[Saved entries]
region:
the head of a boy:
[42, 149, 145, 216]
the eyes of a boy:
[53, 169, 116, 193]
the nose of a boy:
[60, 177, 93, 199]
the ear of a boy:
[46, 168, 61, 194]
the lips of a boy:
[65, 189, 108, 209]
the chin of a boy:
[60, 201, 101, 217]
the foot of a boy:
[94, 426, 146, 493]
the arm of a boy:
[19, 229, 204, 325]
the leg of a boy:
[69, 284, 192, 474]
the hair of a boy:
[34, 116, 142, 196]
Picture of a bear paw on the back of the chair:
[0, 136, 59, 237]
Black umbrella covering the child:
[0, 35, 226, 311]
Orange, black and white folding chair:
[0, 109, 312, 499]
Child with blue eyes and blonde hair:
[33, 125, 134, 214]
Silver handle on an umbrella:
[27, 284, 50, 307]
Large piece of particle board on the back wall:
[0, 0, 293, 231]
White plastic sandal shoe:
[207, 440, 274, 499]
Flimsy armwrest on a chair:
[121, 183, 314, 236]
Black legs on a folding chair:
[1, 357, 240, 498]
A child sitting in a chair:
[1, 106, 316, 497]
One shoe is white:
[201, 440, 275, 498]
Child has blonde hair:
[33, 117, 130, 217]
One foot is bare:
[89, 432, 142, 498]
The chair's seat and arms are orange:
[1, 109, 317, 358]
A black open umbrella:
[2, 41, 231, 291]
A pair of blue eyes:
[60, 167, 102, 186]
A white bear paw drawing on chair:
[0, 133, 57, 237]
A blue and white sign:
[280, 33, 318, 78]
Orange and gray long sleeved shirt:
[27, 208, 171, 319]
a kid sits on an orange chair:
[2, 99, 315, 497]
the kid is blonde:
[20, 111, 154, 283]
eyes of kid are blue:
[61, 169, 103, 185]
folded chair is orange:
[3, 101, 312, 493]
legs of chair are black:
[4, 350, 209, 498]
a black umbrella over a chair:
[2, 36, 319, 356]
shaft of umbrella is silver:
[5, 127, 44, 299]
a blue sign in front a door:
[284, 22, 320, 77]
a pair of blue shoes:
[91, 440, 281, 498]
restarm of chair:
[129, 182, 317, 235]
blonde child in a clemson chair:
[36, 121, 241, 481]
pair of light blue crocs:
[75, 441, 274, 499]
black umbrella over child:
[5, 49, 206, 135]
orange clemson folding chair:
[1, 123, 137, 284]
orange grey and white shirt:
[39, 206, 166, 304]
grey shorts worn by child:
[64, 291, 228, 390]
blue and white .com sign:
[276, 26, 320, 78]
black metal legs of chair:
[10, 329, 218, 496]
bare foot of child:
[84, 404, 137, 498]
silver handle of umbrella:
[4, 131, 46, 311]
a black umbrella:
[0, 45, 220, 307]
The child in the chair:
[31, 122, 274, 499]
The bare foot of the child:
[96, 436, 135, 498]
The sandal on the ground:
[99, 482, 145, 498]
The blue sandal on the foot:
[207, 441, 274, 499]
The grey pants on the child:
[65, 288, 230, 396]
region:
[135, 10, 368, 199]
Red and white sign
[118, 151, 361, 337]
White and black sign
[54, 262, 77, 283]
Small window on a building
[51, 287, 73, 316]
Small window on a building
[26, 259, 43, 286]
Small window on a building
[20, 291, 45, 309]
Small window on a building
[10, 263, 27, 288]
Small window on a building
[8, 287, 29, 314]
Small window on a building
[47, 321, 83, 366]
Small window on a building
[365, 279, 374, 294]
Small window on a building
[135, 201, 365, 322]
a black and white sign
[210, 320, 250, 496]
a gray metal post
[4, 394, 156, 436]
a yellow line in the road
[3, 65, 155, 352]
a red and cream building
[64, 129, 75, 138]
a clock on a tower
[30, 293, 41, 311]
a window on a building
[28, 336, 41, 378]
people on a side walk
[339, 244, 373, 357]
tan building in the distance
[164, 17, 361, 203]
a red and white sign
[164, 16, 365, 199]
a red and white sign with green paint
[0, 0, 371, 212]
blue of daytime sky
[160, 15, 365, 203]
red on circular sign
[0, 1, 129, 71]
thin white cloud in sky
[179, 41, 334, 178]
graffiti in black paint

= Exercise prompt =
All that is wanted is the lines from the one containing "pair of light" through the last line of the records, restated word for word.

= Finished exercise =
pair of light blue crocs:
[75, 441, 274, 499]
black umbrella over child:
[5, 49, 206, 135]
orange clemson folding chair:
[1, 123, 137, 284]
orange grey and white shirt:
[39, 206, 166, 304]
grey shorts worn by child:
[64, 291, 228, 390]
blue and white .com sign:
[276, 26, 320, 78]
black metal legs of chair:
[10, 329, 218, 496]
bare foot of child:
[84, 404, 137, 498]
silver handle of umbrella:
[4, 131, 46, 311]
a black umbrella:
[0, 45, 220, 307]
The child in the chair:
[31, 122, 274, 499]
The bare foot of the child:
[96, 436, 135, 498]
The sandal on the ground:
[99, 482, 145, 498]
The blue sandal on the foot:
[207, 441, 274, 499]
The grey pants on the child:
[65, 288, 230, 396]
region:
[135, 10, 368, 199]
Red and white sign
[118, 151, 361, 337]
White and black sign
[54, 262, 77, 283]
Small window on a building
[51, 287, 73, 316]
Small window on a building
[26, 259, 43, 286]
Small window on a building
[20, 291, 45, 309]
Small window on a building
[10, 263, 27, 288]
Small window on a building
[8, 287, 29, 314]
Small window on a building
[47, 321, 83, 366]
Small window on a building
[365, 279, 374, 294]
Small window on a building
[135, 201, 365, 322]
a black and white sign
[210, 320, 250, 496]
a gray metal post
[4, 394, 156, 436]
a yellow line in the road
[3, 65, 155, 352]
a red and cream building
[64, 129, 75, 138]
a clock on a tower
[30, 293, 41, 311]
a window on a building
[28, 336, 41, 378]
people on a side walk
[339, 244, 373, 357]
tan building in the distance
[164, 17, 361, 203]
a red and white sign
[164, 16, 365, 199]
a red and white sign with green paint
[0, 0, 371, 212]
blue of daytime sky
[160, 15, 365, 203]
red on circular sign
[0, 1, 129, 71]
thin white cloud in sky
[179, 41, 334, 178]
graffiti in black paint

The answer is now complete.